Scaled-up literacy scheme fails to produce positive results

A scaled-up scheme to train teaching assistants to deliver literacy interventions to struggling pupils has not produced the positive results of an earlier pilot.

Switch-on, a 10-week programme which saw TAs trained to deliver intensive reading interventions, had a “promising” initial trial in 2014, achieving an extra three months of progress to year 7 pupils.

However, pupils made no additional progress after it became the first project to be expanded and retested by the Education Endowment Foundation – raising the possibility that the full roll-out of policies does not always emulate initial successes.

The challenge is to find an effective way to scale the model so it can be delivered to large numbers of schools with positive impacts

The first trial had involved TAs at 19 schools who were trained by Switch-on’s original developers to deliver reading interventions, and earned a score of three padlocks on the EEF’s five-point scale (with five being the best).

However findings published last week from a second attempt in which 184 schools took part, and TAs made both reading and writing interventions – showed that pupils made no additional progress compared with those in the control schools, though the original developers were not involved this time.

Emily Yeomans, a senior programme manager at EEF, a charity spun out of the Department for Education that aims to improve attainment in poor students, told Schools Week that replicating studies often leads to different results, even when conditions are kept constant.

Stephen Gorard, professor at Durham University’s school of education, said that the disappointing results could be due to different methodologies, or even simple chance.

For instance, the earlier trial had randomised pupils – with a two-per-cent dropout rate – while the second trial chose instead to randomise schools.

However as one full school dropped out, the dropout rate of the control group was much higher, at 13 per cent.

Gorard added more replications of trials is to be welcomed, but raised concerns over the potential costs – adding if funds are limited it’s best to focus on the most promising trials.

The EEF says it wants to continue tests, and is discussing future options with Switch-on, which is delivered by Nottinghamshire County Council.

Any other tests would look to recreate similar conditions to the first trial, including looking at involvement with original developers, Yeomans said, insisting that the findings from the earlier trial had not been “erased”.

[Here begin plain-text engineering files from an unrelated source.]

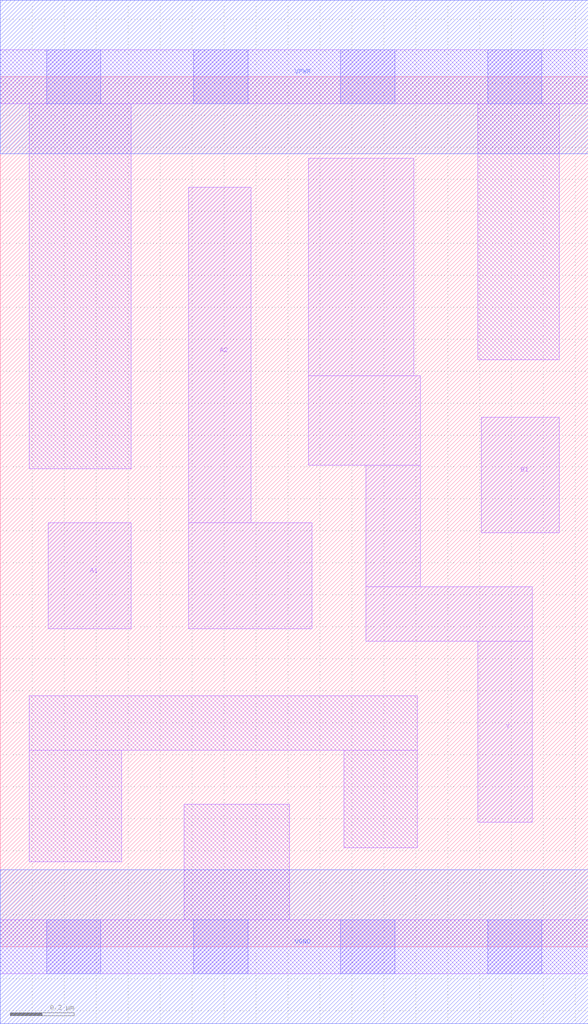
<source format=lef>
# Copyright 2020 The SkyWater PDK Authors
#
# Licensed under the Apache License, Version 2.0 (the "License");
# you may not use this file except in compliance with the License.
# You may obtain a copy of the License at
#
#     https://www.apache.org/licenses/LICENSE-2.0
#
# Unless required by applicable law or agreed to in writing, software
# distributed under the License is distributed on an "AS IS" BASIS,
# WITHOUT WARRANTIES OR CONDITIONS OF ANY KIND, either express or implied.
# See the License for the specific language governing permissions and
# limitations under the License.
#
# SPDX-License-Identifier: Apache-2.0

VERSION 5.7 ;
  NOWIREEXTENSIONATPIN ON ;
  DIVIDERCHAR "/" ;
  BUSBITCHARS "[]" ;
UNITS
  DATABASE MICRONS 200 ;
END UNITS
MACRO sky130_fd_sc_hd__o21ai_1
  CLASS CORE ;
  FOREIGN sky130_fd_sc_hd__o21ai_1 ;
  ORIGIN  0.000000  0.000000 ;
  SIZE  1.840000 BY  2.720000 ;
  SYMMETRY X Y R90 ;
  SITE unithd ;
  PIN A1
    ANTENNAGATEAREA  0.247500 ;
    DIRECTION INPUT ;
    USE SIGNAL ;
    PORT
      LAYER li1 ;
        RECT 0.150000 0.995000 0.410000 1.325000 ;
    END
  END A1
  PIN A2
    ANTENNAGATEAREA  0.247500 ;
    DIRECTION INPUT ;
    USE SIGNAL ;
    PORT
      LAYER li1 ;
        RECT 0.590000 0.995000 0.975000 1.325000 ;
        RECT 0.590000 1.325000 0.785000 2.375000 ;
    END
  END A2
  PIN B1
    ANTENNAGATEAREA  0.202500 ;
    DIRECTION INPUT ;
    USE SIGNAL ;
    PORT
      LAYER li1 ;
        RECT 1.505000 1.295000 1.750000 1.655000 ;
    END
  END B1
  PIN Y
    ANTENNADIFFAREA  0.517000 ;
    DIRECTION OUTPUT ;
    USE SIGNAL ;
    PORT
      LAYER li1 ;
        RECT 0.965000 1.505000 1.315000 1.785000 ;
        RECT 0.965000 1.785000 1.295000 2.465000 ;
        RECT 1.145000 0.955000 1.665000 1.125000 ;
        RECT 1.145000 1.125000 1.315000 1.505000 ;
        RECT 1.495000 0.390000 1.665000 0.955000 ;
    END
  END Y
  PIN VGND
    DIRECTION INOUT ;
    SHAPE ABUTMENT ;
    USE GROUND ;
    PORT
      LAYER met1 ;
        RECT 0.000000 -0.240000 1.840000 0.240000 ;
    END
  END VGND
  PIN VPWR
    DIRECTION INOUT ;
    SHAPE ABUTMENT ;
    USE POWER ;
    PORT
      LAYER met1 ;
        RECT 0.000000 2.480000 1.840000 2.960000 ;
    END
  END VPWR
  OBS
    LAYER li1 ;
      RECT 0.000000 -0.085000 1.840000 0.085000 ;
      RECT 0.000000  2.635000 1.840000 2.805000 ;
      RECT 0.090000  0.265000 0.380000 0.615000 ;
      RECT 0.090000  0.615000 1.305000 0.785000 ;
      RECT 0.090000  1.495000 0.410000 2.635000 ;
      RECT 0.575000  0.085000 0.905000 0.445000 ;
      RECT 1.075000  0.310000 1.305000 0.615000 ;
      RECT 1.495000  1.835000 1.750000 2.635000 ;
    LAYER mcon ;
      RECT 0.145000 -0.085000 0.315000 0.085000 ;
      RECT 0.145000  2.635000 0.315000 2.805000 ;
      RECT 0.605000 -0.085000 0.775000 0.085000 ;
      RECT 0.605000  2.635000 0.775000 2.805000 ;
      RECT 1.065000 -0.085000 1.235000 0.085000 ;
      RECT 1.065000  2.635000 1.235000 2.805000 ;
      RECT 1.525000 -0.085000 1.695000 0.085000 ;
      RECT 1.525000  2.635000 1.695000 2.805000 ;
  END
END sky130_fd_sc_hd__o21ai_1
END LIBRARY

</source>
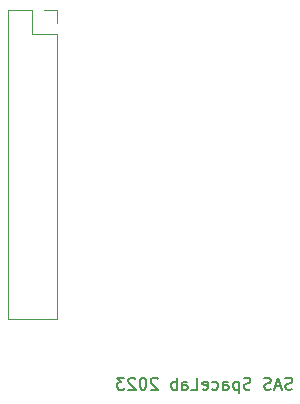
<source format=gbo>
G04 #@! TF.GenerationSoftware,KiCad,Pcbnew,(6.0.7)*
G04 #@! TF.CreationDate,2022-10-21T23:47:13+08:00*
G04 #@! TF.ProjectId,pcb_front,7063625f-6672-46f6-9e74-2e6b69636164,rev?*
G04 #@! TF.SameCoordinates,Original*
G04 #@! TF.FileFunction,Legend,Bot*
G04 #@! TF.FilePolarity,Positive*
%FSLAX46Y46*%
G04 Gerber Fmt 4.6, Leading zero omitted, Abs format (unit mm)*
G04 Created by KiCad (PCBNEW (6.0.7)) date 2022-10-21 23:47:13*
%MOMM*%
%LPD*%
G01*
G04 APERTURE LIST*
%ADD10C,0.150000*%
%ADD11C,0.120000*%
%ADD12C,3.200000*%
%ADD13R,1.350000X1.350000*%
%ADD14O,1.350000X1.350000*%
G04 APERTURE END LIST*
D10*
X23004761Y-31018861D02*
X22861904Y-31066480D01*
X22623809Y-31066480D01*
X22528571Y-31018861D01*
X22480952Y-30971242D01*
X22433333Y-30876004D01*
X22433333Y-30780766D01*
X22480952Y-30685528D01*
X22528571Y-30637909D01*
X22623809Y-30590290D01*
X22814285Y-30542671D01*
X22909523Y-30495052D01*
X22957142Y-30447433D01*
X23004761Y-30352195D01*
X23004761Y-30256957D01*
X22957142Y-30161719D01*
X22909523Y-30114100D01*
X22814285Y-30066480D01*
X22576190Y-30066480D01*
X22433333Y-30114100D01*
X22052380Y-30780766D02*
X21576190Y-30780766D01*
X22147619Y-31066480D02*
X21814285Y-30066480D01*
X21480952Y-31066480D01*
X21195238Y-31018861D02*
X21052380Y-31066480D01*
X20814285Y-31066480D01*
X20719047Y-31018861D01*
X20671428Y-30971242D01*
X20623809Y-30876004D01*
X20623809Y-30780766D01*
X20671428Y-30685528D01*
X20719047Y-30637909D01*
X20814285Y-30590290D01*
X21004761Y-30542671D01*
X21100000Y-30495052D01*
X21147619Y-30447433D01*
X21195238Y-30352195D01*
X21195238Y-30256957D01*
X21147619Y-30161719D01*
X21100000Y-30114100D01*
X21004761Y-30066480D01*
X20766666Y-30066480D01*
X20623809Y-30114100D01*
X19480952Y-31018861D02*
X19338095Y-31066480D01*
X19100000Y-31066480D01*
X19004761Y-31018861D01*
X18957142Y-30971242D01*
X18909523Y-30876004D01*
X18909523Y-30780766D01*
X18957142Y-30685528D01*
X19004761Y-30637909D01*
X19100000Y-30590290D01*
X19290476Y-30542671D01*
X19385714Y-30495052D01*
X19433333Y-30447433D01*
X19480952Y-30352195D01*
X19480952Y-30256957D01*
X19433333Y-30161719D01*
X19385714Y-30114100D01*
X19290476Y-30066480D01*
X19052380Y-30066480D01*
X18909523Y-30114100D01*
X18480952Y-30399814D02*
X18480952Y-31399814D01*
X18480952Y-30447433D02*
X18385714Y-30399814D01*
X18195238Y-30399814D01*
X18100000Y-30447433D01*
X18052380Y-30495052D01*
X18004761Y-30590290D01*
X18004761Y-30876004D01*
X18052380Y-30971242D01*
X18100000Y-31018861D01*
X18195238Y-31066480D01*
X18385714Y-31066480D01*
X18480952Y-31018861D01*
X17147619Y-31066480D02*
X17147619Y-30542671D01*
X17195238Y-30447433D01*
X17290476Y-30399814D01*
X17480952Y-30399814D01*
X17576190Y-30447433D01*
X17147619Y-31018861D02*
X17242857Y-31066480D01*
X17480952Y-31066480D01*
X17576190Y-31018861D01*
X17623809Y-30923623D01*
X17623809Y-30828385D01*
X17576190Y-30733147D01*
X17480952Y-30685528D01*
X17242857Y-30685528D01*
X17147619Y-30637909D01*
X16242857Y-31018861D02*
X16338095Y-31066480D01*
X16528571Y-31066480D01*
X16623809Y-31018861D01*
X16671428Y-30971242D01*
X16719047Y-30876004D01*
X16719047Y-30590290D01*
X16671428Y-30495052D01*
X16623809Y-30447433D01*
X16528571Y-30399814D01*
X16338095Y-30399814D01*
X16242857Y-30447433D01*
X15433333Y-31018861D02*
X15528571Y-31066480D01*
X15719047Y-31066480D01*
X15814285Y-31018861D01*
X15861904Y-30923623D01*
X15861904Y-30542671D01*
X15814285Y-30447433D01*
X15719047Y-30399814D01*
X15528571Y-30399814D01*
X15433333Y-30447433D01*
X15385714Y-30542671D01*
X15385714Y-30637909D01*
X15861904Y-30733147D01*
X14480952Y-31066480D02*
X14957142Y-31066480D01*
X14957142Y-30066480D01*
X13719047Y-31066480D02*
X13719047Y-30542671D01*
X13766666Y-30447433D01*
X13861904Y-30399814D01*
X14052380Y-30399814D01*
X14147619Y-30447433D01*
X13719047Y-31018861D02*
X13814285Y-31066480D01*
X14052380Y-31066480D01*
X14147619Y-31018861D01*
X14195238Y-30923623D01*
X14195238Y-30828385D01*
X14147619Y-30733147D01*
X14052380Y-30685528D01*
X13814285Y-30685528D01*
X13719047Y-30637909D01*
X13242857Y-31066480D02*
X13242857Y-30066480D01*
X13242857Y-30447433D02*
X13147619Y-30399814D01*
X12957142Y-30399814D01*
X12861904Y-30447433D01*
X12814285Y-30495052D01*
X12766666Y-30590290D01*
X12766666Y-30876004D01*
X12814285Y-30971242D01*
X12861904Y-31018861D01*
X12957142Y-31066480D01*
X13147619Y-31066480D01*
X13242857Y-31018861D01*
X11623809Y-30161719D02*
X11576190Y-30114100D01*
X11480952Y-30066480D01*
X11242857Y-30066480D01*
X11147619Y-30114100D01*
X11100000Y-30161719D01*
X11052380Y-30256957D01*
X11052380Y-30352195D01*
X11100000Y-30495052D01*
X11671428Y-31066480D01*
X11052380Y-31066480D01*
X10433333Y-30066480D02*
X10338095Y-30066480D01*
X10242857Y-30114100D01*
X10195238Y-30161719D01*
X10147619Y-30256957D01*
X10100000Y-30447433D01*
X10100000Y-30685528D01*
X10147619Y-30876004D01*
X10195238Y-30971242D01*
X10242857Y-31018861D01*
X10338095Y-31066480D01*
X10433333Y-31066480D01*
X10528571Y-31018861D01*
X10576190Y-30971242D01*
X10623809Y-30876004D01*
X10671428Y-30685528D01*
X10671428Y-30447433D01*
X10623809Y-30256957D01*
X10576190Y-30161719D01*
X10528571Y-30114100D01*
X10433333Y-30066480D01*
X9719047Y-30161719D02*
X9671428Y-30114100D01*
X9576190Y-30066480D01*
X9338095Y-30066480D01*
X9242857Y-30114100D01*
X9195238Y-30161719D01*
X9147619Y-30256957D01*
X9147619Y-30352195D01*
X9195238Y-30495052D01*
X9766666Y-31066480D01*
X9147619Y-31066480D01*
X8814285Y-30066480D02*
X8195238Y-30066480D01*
X8528571Y-30447433D01*
X8385714Y-30447433D01*
X8290476Y-30495052D01*
X8242857Y-30542671D01*
X8195238Y-30637909D01*
X8195238Y-30876004D01*
X8242857Y-30971242D01*
X8290476Y-31018861D01*
X8385714Y-31066480D01*
X8671428Y-31066480D01*
X8766666Y-31018861D01*
X8814285Y-30971242D01*
D11*
X3060000Y-1000000D02*
X1000000Y-1000000D01*
X3060000Y0D02*
X3060000Y1060000D01*
X1000000Y1060000D02*
X-1060000Y1060000D01*
X-1060000Y1060000D02*
X-1060000Y-25060000D01*
X3060000Y1060000D02*
X2000000Y1060000D01*
X3060000Y-25060000D02*
X-1060000Y-25060000D01*
X1000000Y-1000000D02*
X1000000Y1060000D01*
X3060000Y-1000000D02*
X3060000Y-25060000D01*
%LPC*%
D12*
X5750000Y-30614100D03*
X5750000Y250000D03*
X25500000Y-30614100D03*
D13*
X2000000Y0D03*
D14*
X0Y0D03*
X2000000Y-2000000D03*
X0Y-2000000D03*
X2000000Y-4000000D03*
X0Y-4000000D03*
X2000000Y-6000000D03*
X0Y-6000000D03*
X2000000Y-8000000D03*
X0Y-8000000D03*
X2000000Y-10000000D03*
X0Y-10000000D03*
X2000000Y-12000000D03*
X0Y-12000000D03*
X2000000Y-14000000D03*
X0Y-14000000D03*
X2000000Y-16000000D03*
X0Y-16000000D03*
X2000000Y-18000000D03*
X0Y-18000000D03*
X2000000Y-20000000D03*
X0Y-20000000D03*
X2000000Y-22000000D03*
X0Y-22000000D03*
X2000000Y-24000000D03*
X0Y-24000000D03*
M02*

</source>
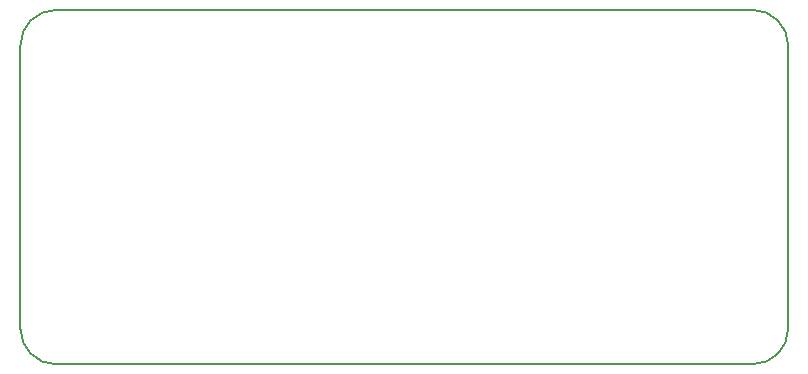
<source format=gm1>
G04 #@! TF.GenerationSoftware,KiCad,Pcbnew,5.0.2-1.fc29*
G04 #@! TF.CreationDate,2019-01-05T16:26:48+01:00*
G04 #@! TF.ProjectId,rpi0_room_node,72706930-5f72-46f6-9f6d-5f6e6f64652e,rev?*
G04 #@! TF.SameCoordinates,Original*
G04 #@! TF.FileFunction,Profile,NP*
%FSLAX46Y46*%
G04 Gerber Fmt 4.6, Leading zero omitted, Abs format (unit mm)*
G04 Created by KiCad (PCBNEW 5.0.2-1.fc29) date lör  5 jan 2019 16:26:48*
%MOMM*%
%LPD*%
G01*
G04 APERTURE LIST*
%ADD10C,0.150000*%
%ADD11C,0.200000*%
G04 APERTURE END LIST*
D10*
X158500000Y-126500000D02*
G75*
G03X161500000Y-123500000I0J3000000D01*
G01*
D11*
X161500000Y-123500000D02*
X161500000Y-99500000D01*
D10*
X96500000Y-123500000D02*
G75*
G03X99500000Y-126500000I3000000J0D01*
G01*
D11*
X96500000Y-123500000D02*
X96500000Y-99500000D01*
D10*
X99500000Y-126500000D02*
X158500000Y-126500000D01*
X161500000Y-99500000D02*
G75*
G03X158500000Y-96500000I-3000000J0D01*
G01*
X99500000Y-96500000D02*
G75*
G03X96500000Y-99500000I0J-3000000D01*
G01*
X99500000Y-96500000D02*
X158500000Y-96500000D01*
M02*

</source>
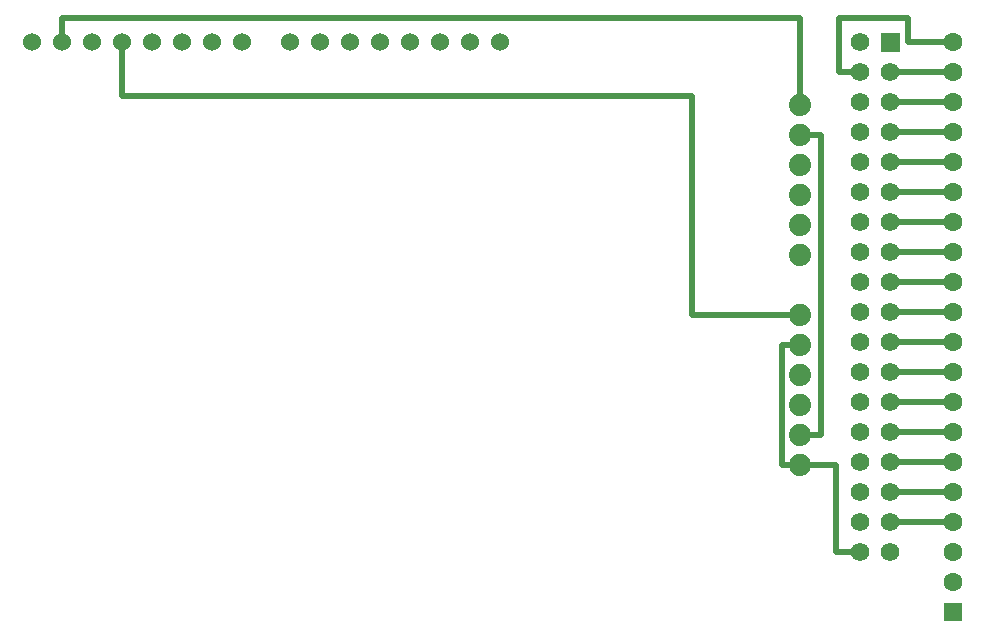
<source format=gbl>
G04 Layer: BottomLayer*
G04 EasyEDA v6.5.3, 2022-05-11 10:11:48*
G04 0613da1d9abe436da45d8866ec44bb36,be635ba5e1a24524a6f9dddda72dafc0,10*
G04 Gerber Generator version 0.2*
G04 Scale: 100 percent, Rotated: No, Reflected: No *
G04 Dimensions in millimeters *
G04 leading zeros omitted , absolute positions ,4 integer and 5 decimal *
%FSLAX45Y45*%
%MOMM*%

%ADD11C,0.5080*%
%ADD12C,1.5700*%
%ADD14C,1.5240*%
%ADD15C,1.6000*%
%ADD16R,1.6000X1.6000*%
%ADD17C,1.8796*%

%LPD*%
D11*
X-83820000Y65252600D02*
G01*
X-83820000Y65989200D01*
X-90068400Y65989200D01*
X-90068400Y65786000D01*
X-83820000Y62204600D02*
G01*
X-83515200Y62204600D01*
X-83515200Y61468000D01*
X-83312000Y61468000D01*
X-83820000Y63220600D02*
G01*
X-83972400Y63220600D01*
X-83972400Y62204600D01*
X-83820000Y62204600D01*
X-83820000Y63474600D02*
G01*
X-84734400Y63474600D01*
X-84734400Y65328800D01*
X-89560400Y65328800D01*
X-89560400Y65786000D01*
X-83312000Y65532000D02*
G01*
X-83489800Y65532000D01*
X-83489800Y65989200D01*
X-82905600Y65989200D01*
X-82905600Y65786000D01*
X-82524600Y65786000D01*
X-83820000Y64998600D02*
G01*
X-83642200Y64998600D01*
X-83642200Y62458600D01*
X-83820000Y62458600D01*
X-83058000Y65532000D02*
G01*
X-82524600Y65532000D01*
X-83058000Y61722000D02*
G01*
X-82524600Y61722000D01*
X-83058000Y61976000D02*
G01*
X-82524600Y61976000D01*
X-83058000Y62230000D02*
G01*
X-82524600Y62230000D01*
X-83058000Y62484000D02*
G01*
X-82499200Y62484000D01*
X-83058000Y62738000D02*
G01*
X-82499200Y62738000D01*
X-83058000Y62992000D02*
G01*
X-82499200Y62992000D01*
X-83058000Y63246000D02*
G01*
X-82499200Y63246000D01*
X-83058000Y63500000D02*
G01*
X-82499200Y63500000D01*
X-83058000Y63754000D02*
G01*
X-82499200Y63754000D01*
X-83058000Y64008000D02*
G01*
X-82499200Y64008000D01*
X-83058000Y64262000D02*
G01*
X-82499200Y64262000D01*
X-83058000Y64516000D02*
G01*
X-82499200Y64516000D01*
X-83058000Y64770000D02*
G01*
X-82499200Y64770000D01*
X-83058000Y65024000D02*
G01*
X-82499200Y65024000D01*
X-83058000Y65278000D02*
G01*
X-82499200Y65278000D01*
D12*
G01*
X-83312000Y65786000D03*
G36*
X-82979488Y65864511D02*
G01*
X-83136511Y65864511D01*
X-83136511Y65707488D01*
X-82979488Y65707488D01*
G37*
G01*
X-83058000Y65532000D03*
G01*
X-83312000Y65532000D03*
G01*
X-83058000Y65278000D03*
G01*
X-83312000Y65278000D03*
G01*
X-83058000Y65024000D03*
G01*
X-83312000Y65024000D03*
G01*
X-83058000Y64770000D03*
G01*
X-83312000Y64770000D03*
G01*
X-83058000Y64516000D03*
G01*
X-83312000Y64516000D03*
G01*
X-83058000Y64262000D03*
G01*
X-83312000Y64262000D03*
G01*
X-83058000Y64008000D03*
G01*
X-83312000Y64008000D03*
G01*
X-83058000Y63754000D03*
G01*
X-83312000Y63754000D03*
G01*
X-83058000Y63500000D03*
G01*
X-83312000Y63500000D03*
G01*
X-83058000Y63246000D03*
G01*
X-83312000Y63246000D03*
G01*
X-83058000Y62992000D03*
G01*
X-83312000Y62992000D03*
G01*
X-83058000Y62738000D03*
G01*
X-83312000Y62738000D03*
G01*
X-83058000Y62484000D03*
G01*
X-83312000Y62484000D03*
G01*
X-83058000Y62230000D03*
G01*
X-83312000Y62230000D03*
G01*
X-83058000Y61976000D03*
G01*
X-83312000Y61976000D03*
G01*
X-83058000Y61722000D03*
G01*
X-83312000Y61722000D03*
G01*
X-83058000Y61468000D03*
G01*
X-83312000Y61468000D03*
D14*
G01*
X-86360000Y65786000D03*
G01*
X-86614000Y65786000D03*
G01*
X-86868000Y65786000D03*
G01*
X-87122000Y65786000D03*
G01*
X-87376000Y65786000D03*
G01*
X-87630000Y65786000D03*
G01*
X-87884000Y65786000D03*
G01*
X-88138000Y65786000D03*
G01*
X-88544400Y65786000D03*
G01*
X-88798400Y65786000D03*
G01*
X-89052400Y65786000D03*
G01*
X-89306400Y65786000D03*
G01*
X-89560400Y65786000D03*
G01*
X-89814400Y65786000D03*
G01*
X-90068400Y65786000D03*
G01*
X-90322400Y65786000D03*
D15*
G01*
X-82524600Y65786000D03*
G01*
X-82524600Y65532000D03*
G01*
X-82524600Y65278000D03*
G01*
X-82524600Y65024000D03*
G01*
X-82524600Y64770000D03*
G01*
X-82524600Y64516000D03*
G01*
X-82524600Y64262000D03*
G01*
X-82524600Y64008000D03*
G01*
X-82524600Y63754000D03*
G01*
X-82524600Y63500000D03*
G01*
X-82524600Y63246000D03*
G01*
X-82524600Y62992000D03*
G01*
X-82524600Y62738000D03*
G01*
X-82524600Y62484000D03*
G01*
X-82524600Y62230000D03*
G01*
X-82524600Y61976000D03*
G01*
X-82524600Y61722000D03*
G01*
X-82524600Y61468000D03*
G01*
X-82524600Y61214000D03*
D16*
G01*
X-82524600Y60960000D03*
D17*
G01*
X-83820000Y62204600D03*
G01*
X-83820000Y62458600D03*
G01*
X-83820000Y62712600D03*
G01*
X-83820000Y62966600D03*
G01*
X-83820000Y63220600D03*
G01*
X-83820000Y63474600D03*
G01*
X-83820000Y63982600D03*
G01*
X-83820000Y64236600D03*
G01*
X-83820000Y64490600D03*
G01*
X-83820000Y64744600D03*
G01*
X-83820000Y64998600D03*
G01*
X-83820000Y65252600D03*
M02*

</source>
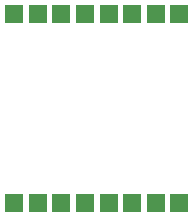
<source format=gbs>
G04 #@! TF.GenerationSoftware,KiCad,Pcbnew,(2017-11-08 revision cd21218)-HEAD*
G04 #@! TF.CreationDate,2018-02-15T18:46:56+02:00*
G04 #@! TF.ProjectId,rfm69w_adapter,72666D3639775F616461707465722E6B,rev?*
G04 #@! TF.SameCoordinates,Original*
G04 #@! TF.FileFunction,Soldermask,Bot*
G04 #@! TF.FilePolarity,Negative*
%FSLAX46Y46*%
G04 Gerber Fmt 4.6, Leading zero omitted, Abs format (unit mm)*
G04 Created by KiCad (PCBNEW (2017-11-08 revision cd21218)-HEAD) date Thu Feb 15 18:46:56 2018*
%MOMM*%
%LPD*%
G01*
G04 APERTURE LIST*
%ADD10R,1.600000X1.600000*%
G04 APERTURE END LIST*
D10*
X131750000Y-79500000D03*
X129750000Y-79500000D03*
X127750000Y-79500000D03*
X125750000Y-79500000D03*
X123750000Y-79500000D03*
X121750000Y-79500000D03*
X119750000Y-79500000D03*
X117750000Y-79500000D03*
X131750000Y-63500000D03*
X129750000Y-63500000D03*
X127750000Y-63500000D03*
X125750000Y-63500000D03*
X123750000Y-63500000D03*
X119750000Y-63500000D03*
X121750000Y-63500000D03*
X117750000Y-63500000D03*
M02*

</source>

“The challenge now is to find an effective way to scale the model so that it can be delivered to large numbers of schools with similarly positive impacts to those seen in the first trial,” she said.

The majority of EEF-funded projects are tested as an “efficacy trial” –the method used during the first test of Switch-on in 2014.

A total of 14 projects that posted positive initial results have been tested again under an “effectiveness trial”. The retesting results for Switch-on are the first of these to be published.

Yeomans, writing in a blog on the charity’s website, said she believed retesting is a positive, as it allows programmes to be tested under different conditions, leading to either strengthening the effectiveness rating of programmes, or instigating further innovation to get consistent results from a programme.

Your thoughts

Leave a Reply to AssemblyTube Cancel reply

Your email address will not be published.

One comment

  1. An EEF project is rated 3 padlocks for effectiveness but on a larger scale is shown to have zero effect. How many other EEF projects claiming positive results are really a waste of time and money? I guess even EEF cannot tell us this but it is unlikely that the Switch-on Project is unique in promoting something that turns out to be untrue.

    The initial Switch-on Project cost £70,000, and involved professionals running the project. It is now shown to have produced a conclusion that cannot be supported.

    What is the point of the latest fad of encouraging teachers to be researchers? What weight can we give to results by teachers producing their own research?

    Is the search for the Holy Grail of getting a quart out of a pint pot becoming ridiculous? We might get far better results by focusing on keeping things the same, and relying on improving the professional skills of teachers.